The Project Twins
In February, computer scientist Mark Howison was preparing to analyse RNA extracted from two dozen siphonophores — marine animals closely related to jellyfish and coral. But the local high-performance computer at Brown University in Providence, Rhode Island, was not back up to full reliability after maintenance. So Howison fired up Amazon's Elastic Compute Cloud and bid on a few 'spot instances' — vacant computing capacity that Amazon offers to bidders at a discounted price. After about two hours of fiddling, he had configured a virtual machine to run his software, and had uploaded the siphonophore sequences. Fourteen hours and US$61 later, the analysis was done.
Researchers such as Howison are increasingly renting computing resources over the Internet from commercial providers such as Amazon, Google and Microsoft — and not just for emergency backup. As noted in a 2013 report sponsored by the US National Science Foundation (NSF) in Arlington, Virginia, the cloud provides labs with access to computing capabilities that they might not otherwise have (see go.nature.com/mxh4xy). Scientists who need bursts of computing power — such as seismologists combing through data from sensors after an earthquake or astronomers processing observations from space telescopes — can rent extra capacity as needed, instead of paying for permanent hardware.

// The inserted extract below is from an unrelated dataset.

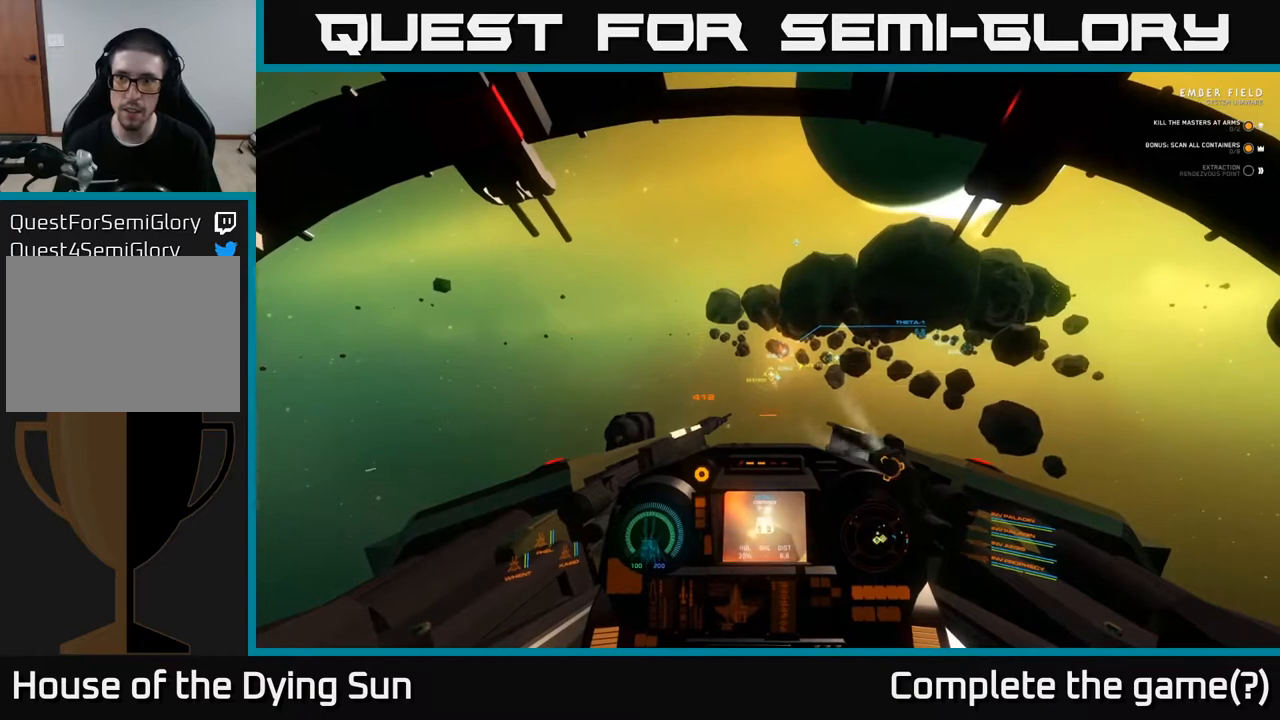
{"buttons": ["L2"], "left_stick": "center", "right_stick": "center", "events": [[333, "right_stick", "down-right"], [467, "right_stick", "center"]]}
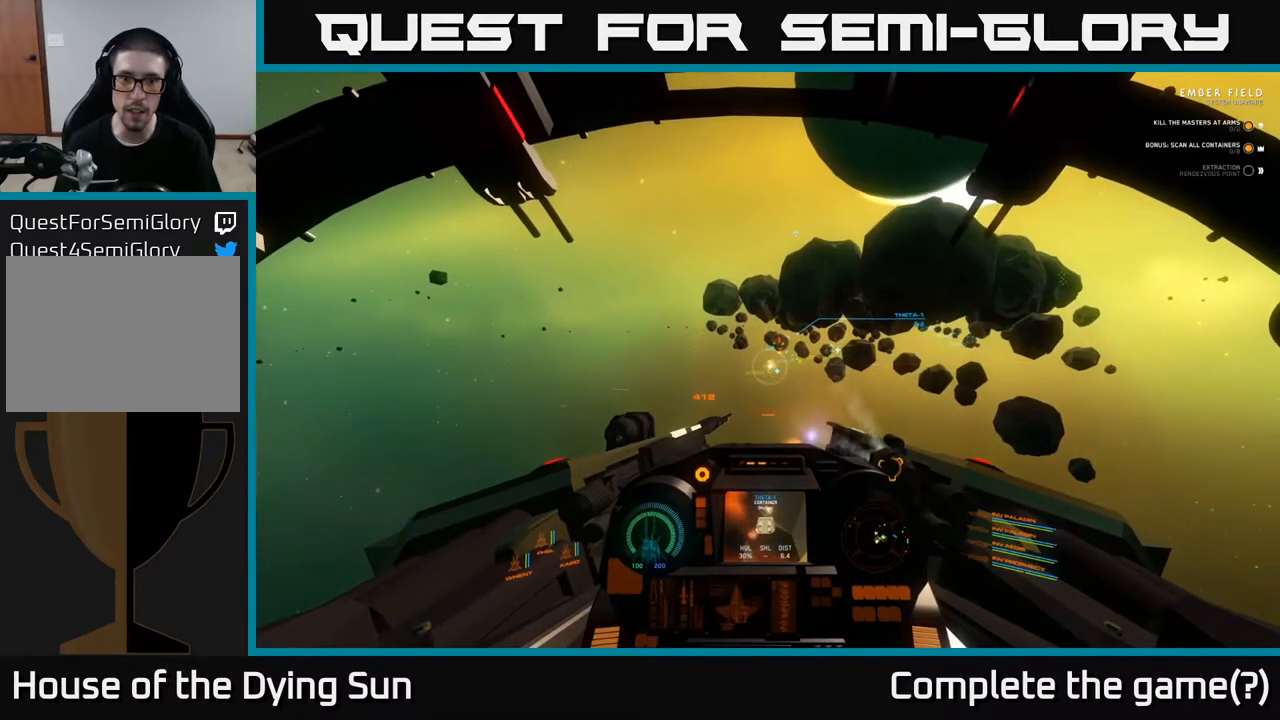
{"buttons": ["L2"], "left_stick": "center", "right_stick": "center", "events": [[300, "right_stick", "up-right"], [433, "right_stick", "center"]]}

Scientists can configure their cloud environment to suit their requirements. Although cloud computing cannot handle analyses that require a state-of-the-art supercomputer or quick communication between machines, it may be just right for projects that are too big to tackle on a desktop, but too small to merit a high-performance supercomputer. And working online makes it easy for teams to collaborate by sharing virtual snapshots of their data, software and computing configuration.
But shifting science into the cloud is not a trivial task. “You need a technical background. It's not really designed for an end user like a scientist,” says Howison. Although the activation energy might be high, there are recommended routes for scientists who want to try setting up a cloud environment for their own research group or lab.
A DIY guide to cloud computing
Most cloud platforms require users to have some basic computing skills, such as an understanding of how to work in the command line, and a familiarity with operating systems and file structures. Once researchers have a strong foundation, the next step is to try working in a cloud.
The most user-friendly cloud for scientists, says plant biologist Andreas Madlung, could be the platform Atmosphere, which was created as part of a collaborative cyber infrastructure project called iPlant. Funded by the NSF and led by three US universities and the Cold Spring Harbor Laboratory in Long Island, New York, iPlant has been helping scientists to share software and run free analyses in the cloud since 2008.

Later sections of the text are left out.